ABSTRACT

Compared to the longer history of feminist political activism, policy studies within a feminist frame are a comparatively new focus for political inquiry. With the recognition of gender as an analytical category, feminist scholars have sought to institutionalize women’s voices in their respective disciplines. After recently reviewing the state of policy study within a feminist frame, Mary Hawksworth (1994) observes that ‘the goal of feminist scholarship is to transform traditional disciplines, purging them of androcentric bias, reshaping dominant paradigms so that women’s needs, interests, activities, and concerns can be analyzed and understood systematically’ (1994:98). Of the traditional disciplines political science, the grandparent of policy studies, has been slower than most social sciences in incorporating feminism into its conceptual storehouse. Compounding the effect of this hesitancy has been a tendency for feminist political analysts to argue among themselves. In their recent analysis of gender power, leadership and governance, feminist political scientists Georgia Duerst-Lahti and Rita Mae Kelly observe:

debates occur around how to treat difference. Should we recognize gender differences, acknowledge their consequences, and in strategies for change seek special treatment that accounts for differences? Or should we concentrate on treating women and men exactly the same and advocate only equal pay for equal work, for example, arguing that to do anything else is to reimpose gender demarcations where none need exist? Or, alternatively, should we advocate comparable pay for comparable worth on the grounds that men and women differ, particularly in their working situations? (1995:2)

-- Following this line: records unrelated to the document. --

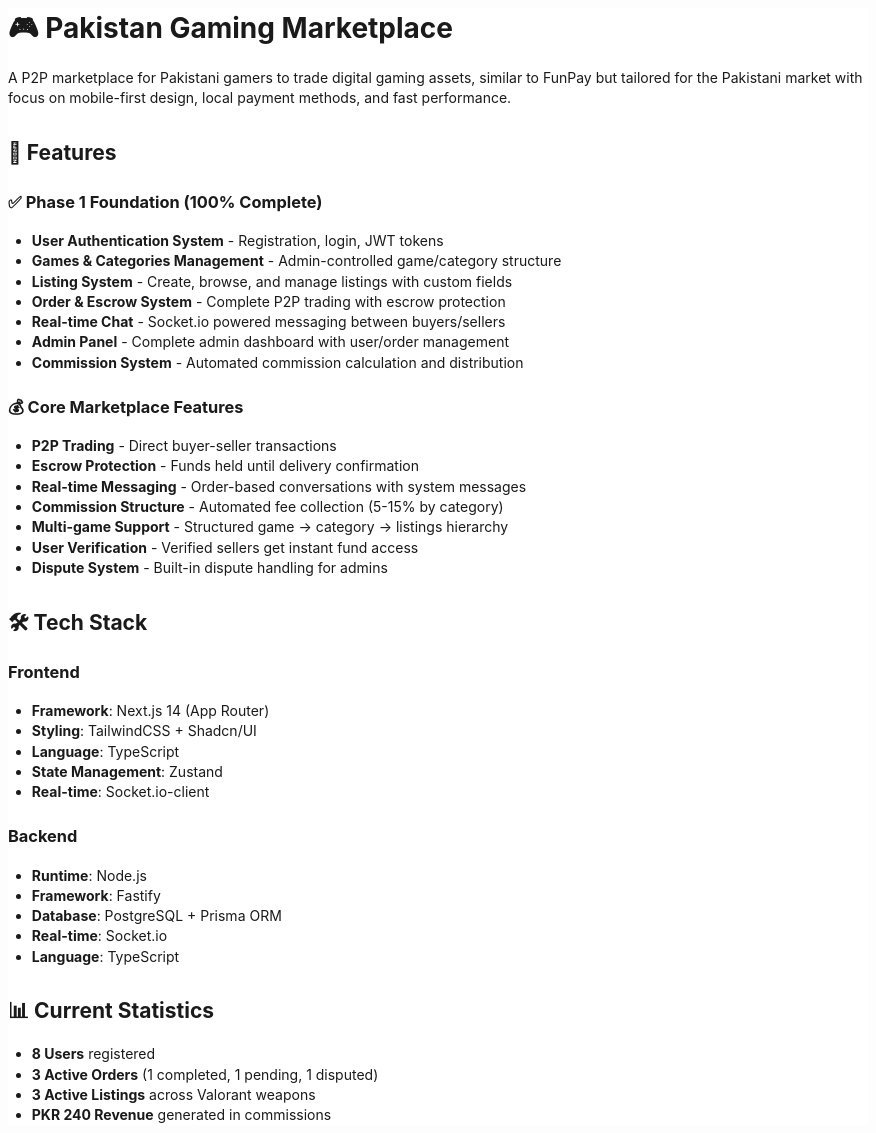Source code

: # 🎮 Pakistan Gaming Marketplace

A P2P marketplace for Pakistani gamers to trade digital gaming assets, similar to FunPay but tailored for the Pakistani market with focus on mobile-first design, local payment methods, and fast performance.

## 🚀 Features

### ✅ Phase 1 Foundation (100% Complete)
- **User Authentication System** - Registration, login, JWT tokens
- **Games & Categories Management** - Admin-controlled game/category structure  
- **Listing System** - Create, browse, and manage listings with custom fields
- **Order & Escrow System** - Complete P2P trading with escrow protection
- **Real-time Chat** - Socket.io powered messaging between buyers/sellers
- **Admin Panel** - Complete admin dashboard with user/order management
- **Commission System** - Automated commission calculation and distribution

### 💰 Core Marketplace Features
- **P2P Trading** - Direct buyer-seller transactions
- **Escrow Protection** - Funds held until delivery confirmation
- **Real-time Messaging** - Order-based conversations with system messages
- **Commission Structure** - Automated fee collection (5-15% by category)
- **Multi-game Support** - Structured game → category → listings hierarchy
- **User Verification** - Verified sellers get instant fund access
- **Dispute System** - Built-in dispute handling for admins

## 🛠️ Tech Stack

### Frontend
- **Framework**: Next.js 14 (App Router)
- **Styling**: TailwindCSS + Shadcn/UI
- **Language**: TypeScript
- **State Management**: Zustand
- **Real-time**: Socket.io-client

### Backend
- **Runtime**: Node.js
- **Framework**: Fastify
- **Database**: PostgreSQL + Prisma ORM
- **Real-time**: Socket.io
- **Language**: TypeScript

## 📊 Current Statistics
- **8 Users** registered
- **3 Active Orders** (1 completed, 1 pending, 1 disputed)
- **3 Active Listings** across Valorant weapons
- **PKR 240 Revenue** generated in commissions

Unfortunately, while these positions weave through the important conceptual debates among feminist political theorists, gender effects continue to disadvantage and even harm women in their private and public lives. The new generation of feminist scholarship in education has shown that despite their dominance in the teaching profession, and the emergence of a new awareness of gender effects, women teachers continue to suffer disadvantages created by gender effects (Acker, 1989; Arnot and Weiler, 1993; Bell and Chase, 1993; Blackmore and Kenway, 1993; Marshall, 1993; Marshall and Anderson, 1994). Accounting for the issues of difference that Durest-Lahti and Kelly (1995) have identified is of critical importance for a new feminist policy analysis.